Sara não soube dizer como conseguiu chegar até a Base da Liga, mas quando chegou lá e abriu a porta do seu alojamento, viu Nyssa, e a expressão da Herdeira caiu quando viu o estado de Sara. Nyssa colocou os braços em volta dela, abraçando-a e embalando-a. Sara estava impassível enquanto chorava, seus soluços altos e sofridos. Nyssa quebrou o abraço e começou a retirar o traje de Sara que estava sujo de sangue. Quando Nyssa a deixou somente com uma blusa fina e um short que ela usava debaixo do traje, percebeu como os olhos de Sara estavam opacos e sem vida. A Herdeira sabia que isso iria acontecer. Quando alguém tira uma vida, seus olhos são os primeiros a mudar. Ficam mais duros, gélidos. Sem esperança.
Nyssa deitou Sara na cama e a abraçou até que a garota dormisse. Naquela noite, Sara teve pesadelos horríveis, e quando tremores intermitentes se apossaram do seu corpo, Nyssa a apertou contra si, e suas próprias lágrimas se uniram as lágrimas da sua amada. Nyssa sabia que esse sentimento iria passar com o tempo. Ela sabia por experiência própria que com o tempo as mortes iriam ser mais naturais de serem encaradas. No entanto, naquela noite, ela chorou pela humanidade de Sara. Chorou pelo brilho nos olhos azuis dela, pela maneira como os olhos de Sara demonstravam os mais diversos sentimentos e como ela sabia que isso iria sumir. Ela sabia que aquela aura brincalhona e até inocente da garota iria se dissolver com o tempo, e as brincadeiras e risadas dela iriam se extinguir eventualmente. Naquela noite, Nyssa chorou pela primeira vez em muitos anos, e desejou mais do que qualquer coisa que as duas tivessem se conhecido em circunstâncias diferentes. Em um mundo onde ela não fosse a Herdeira do Demônio e Sara não fosse uma naufraga a beira da morte.
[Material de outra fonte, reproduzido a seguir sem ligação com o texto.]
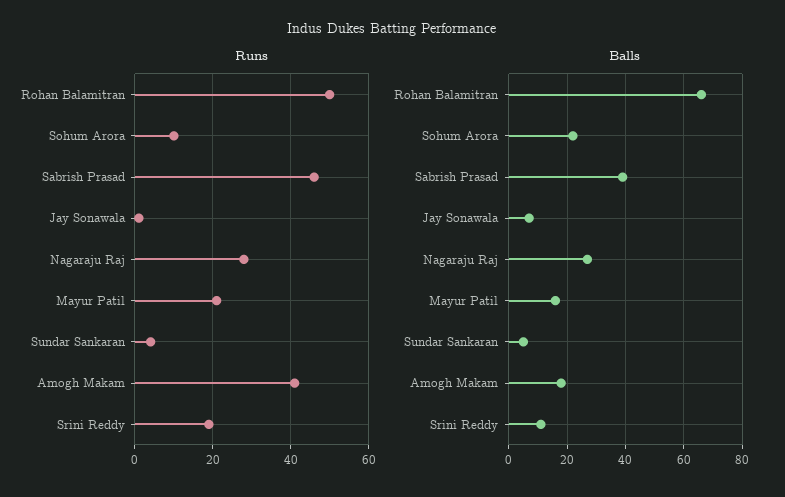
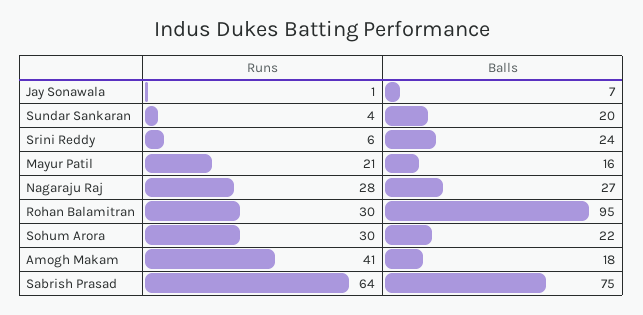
  {
    "Runs": {
-     "Rohan Balamitran": 50,
+     "Rohan Balamitran": 30,
-     "Sohum Arora": 10,
+     "Sohum Arora": 30,
-     "Sabrish Prasad": 45,
+     "Sabrish Prasad": 64,
      "Jay Sonawala": 1,
      "Nagaraju Raj": 28,
      "Mayur Patil": 21,
      "Sundar Sankaran": 4,
      "Amogh Makam": 41,
-     "Srini Reddy": 20
+     "Srini Reddy": 6
    },
    "Balls": {
-     "Rohan Balamitran": 65,
+     "Rohan Balamitran": 95,
      "Sohum Arora": 22,
-     "Sabrish Prasad": 40,
+     "Sabrish Prasad": 75,
      "Jay Sonawala": 7,
      "Nagaraju Raj": 27,
      "Mayur Patil": 16,
-     "Sundar Sankaran": 5,
+     "Sundar Sankaran": 20,
      "Amogh Makam": 18,
-     "Srini Reddy": 10
+     "Srini Reddy": 24
    }
  }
E num momento em que Sara tremeu e soltou um grito de angústia, Nyssa desejou que o caminho das duas nunca tivessem se cruzado. Ela desejou que Sara nunca tivesse conhecido ela, para que sua menina não precisasse passar por isso. E quando a garota finalmente encontrou alguma paz, Nyssa chorou pelo que seu Canário iria se tornar. E chorou ainda mais quando percebeu que não tinha mais volta.